*** Opening Records provided ***

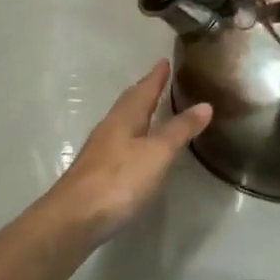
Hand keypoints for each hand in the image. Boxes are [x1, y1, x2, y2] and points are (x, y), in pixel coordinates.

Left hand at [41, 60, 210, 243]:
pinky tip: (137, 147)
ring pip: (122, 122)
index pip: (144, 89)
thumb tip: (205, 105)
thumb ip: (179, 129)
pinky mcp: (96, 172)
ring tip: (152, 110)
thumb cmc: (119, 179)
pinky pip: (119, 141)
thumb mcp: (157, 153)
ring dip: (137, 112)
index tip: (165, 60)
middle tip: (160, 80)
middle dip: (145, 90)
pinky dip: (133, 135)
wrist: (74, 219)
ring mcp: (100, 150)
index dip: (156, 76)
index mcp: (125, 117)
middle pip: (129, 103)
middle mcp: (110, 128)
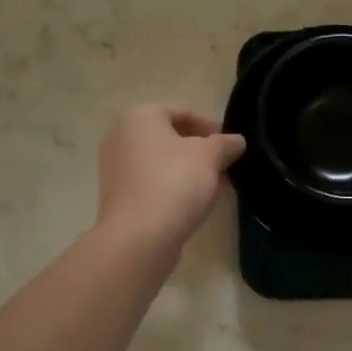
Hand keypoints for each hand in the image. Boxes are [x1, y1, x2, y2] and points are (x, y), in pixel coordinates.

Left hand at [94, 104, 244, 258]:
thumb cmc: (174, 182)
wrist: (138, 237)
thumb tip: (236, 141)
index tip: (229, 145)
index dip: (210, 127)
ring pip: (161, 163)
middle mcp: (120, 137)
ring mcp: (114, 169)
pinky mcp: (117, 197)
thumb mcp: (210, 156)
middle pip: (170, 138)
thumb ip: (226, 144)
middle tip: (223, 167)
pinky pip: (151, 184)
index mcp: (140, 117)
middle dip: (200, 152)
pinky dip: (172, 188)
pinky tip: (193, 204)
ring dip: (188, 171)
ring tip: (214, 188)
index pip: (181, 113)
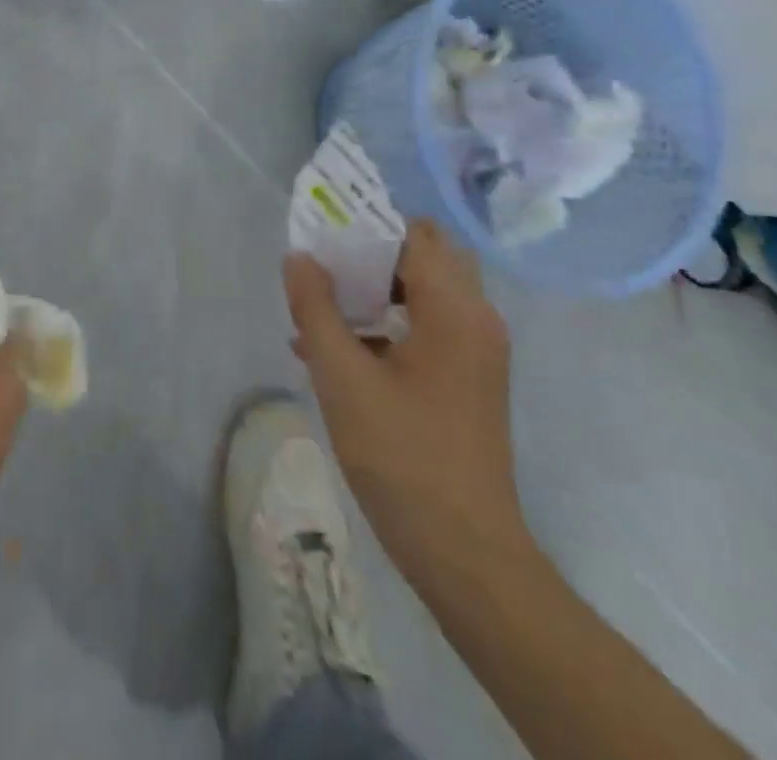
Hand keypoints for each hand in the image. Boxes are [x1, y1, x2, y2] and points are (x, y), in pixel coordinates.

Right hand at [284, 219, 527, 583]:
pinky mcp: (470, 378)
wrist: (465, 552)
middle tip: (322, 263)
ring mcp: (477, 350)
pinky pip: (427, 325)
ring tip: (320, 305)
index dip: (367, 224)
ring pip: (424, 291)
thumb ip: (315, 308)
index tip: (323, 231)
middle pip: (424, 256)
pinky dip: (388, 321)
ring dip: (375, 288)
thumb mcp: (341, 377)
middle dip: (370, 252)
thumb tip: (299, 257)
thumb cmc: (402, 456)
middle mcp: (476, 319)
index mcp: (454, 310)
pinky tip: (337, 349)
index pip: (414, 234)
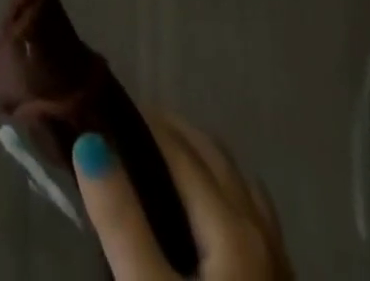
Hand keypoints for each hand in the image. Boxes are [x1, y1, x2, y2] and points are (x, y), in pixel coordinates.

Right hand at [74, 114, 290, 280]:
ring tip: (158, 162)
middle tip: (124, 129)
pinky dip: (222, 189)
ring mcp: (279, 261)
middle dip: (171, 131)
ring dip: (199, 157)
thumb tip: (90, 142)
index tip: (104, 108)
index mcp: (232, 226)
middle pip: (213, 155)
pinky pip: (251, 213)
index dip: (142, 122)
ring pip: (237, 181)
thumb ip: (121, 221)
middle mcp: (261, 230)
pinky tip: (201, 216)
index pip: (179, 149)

*** Closing Records provided ***

* [Your objective] Copy out each record shown above without alteration, skipping any picture.

* [Answer box]
Hand keypoints for each hand in the image. Boxes are [x1, y1, x2, y2] and points are (x, y), in pixel coordinates.

Left hand at [41, 60, 210, 243]:
pinky tip: (137, 147)
ring pip: (122, 122)
index pip: (144, 89)
thumb tip: (205, 105)
thumb ip: (179, 129)
pinky mcp: (96, 172)
ring tip: (152, 110)
thumb cmc: (119, 179)
pinky pip: (119, 141)
thumb mcp: (157, 153)
ring dip: (137, 112)
index tip: (165, 60)
middle tip: (160, 80)
middle dip: (145, 90)
pinky dip: (133, 135)
wrist: (74, 219)
ring mcp: (100, 150)
index dip: (156, 76)
index mcp: (125, 117)
middle pip: (129, 103)
middle mcp: (110, 128)
Hand keypoints for each hand in the image. Boxes are [x1, y1, x2, y2] and points are (x, y), in pixel coordinates.

Left hand at [94, 104, 244, 258]:
thumb cmc: (174, 182)
wrist: (138, 237)
thumb tip: (236, 141)
index tip: (229, 145)
index dip: (210, 127)
ring pip: (161, 163)
middle mcp: (120, 137)
ring mcp: (114, 169)
pinky mcp: (117, 197)
thumb mcp: (210, 156)
middle pip: (170, 138)
thumb ip: (226, 144)
middle tip: (223, 167)
pinky pip: (151, 184)
index mcp: (140, 117)
middle dip: (200, 152)
pinky dip: (172, 188)
pinky tip: (193, 204)
ring dip: (188, 171)
ring tip: (214, 188)
index pip: (181, 113)
Hand keypoints for each hand in the image. Boxes are [x1, y1, x2, y2] and points are (x, y), in pixel coordinates.

Right hand at [284, 219, 527, 583]:
pinky mcp: (470, 378)
wrist: (465, 552)
middle tip: (322, 263)
ring mcp: (477, 350)
pinky pip: (427, 325)
ring tip: (320, 305)
index dip: (367, 224)
ring pip: (424, 291)
thumb ip: (315, 308)
index tip: (323, 231)
middle pip: (424, 256)
pinky dip: (388, 321)
ring dip: (375, 288)
thumb mcp: (341, 377)
middle dip: (370, 252)
thumb tip: (299, 257)
thumb cmc: (402, 456)
middle mcp: (476, 319)
index mcp: (454, 310)
pinky tip: (337, 349)
index pip: (414, 234)
Hand keypoints for each hand in the image. Boxes are [x1, y1, x2, y2] and points are (x, y), in pixel coordinates.

Right hand at [74, 114, 290, 280]:
ring tip: (158, 162)
middle tip: (124, 129)
pinky dip: (222, 189)
ring mcp: (279, 261)
middle dip: (171, 131)
ring dip: (199, 157)
thumb tip: (90, 142)
index tip: (104, 108)
index mcp: (232, 226)
middle pip: (213, 155)
pinky pip: (251, 213)
index dip: (142, 122)
ring pip: (237, 181)
thumb ip: (121, 221)
middle mcp: (261, 230)
pinky tip: (201, 216)
index pip: (179, 149)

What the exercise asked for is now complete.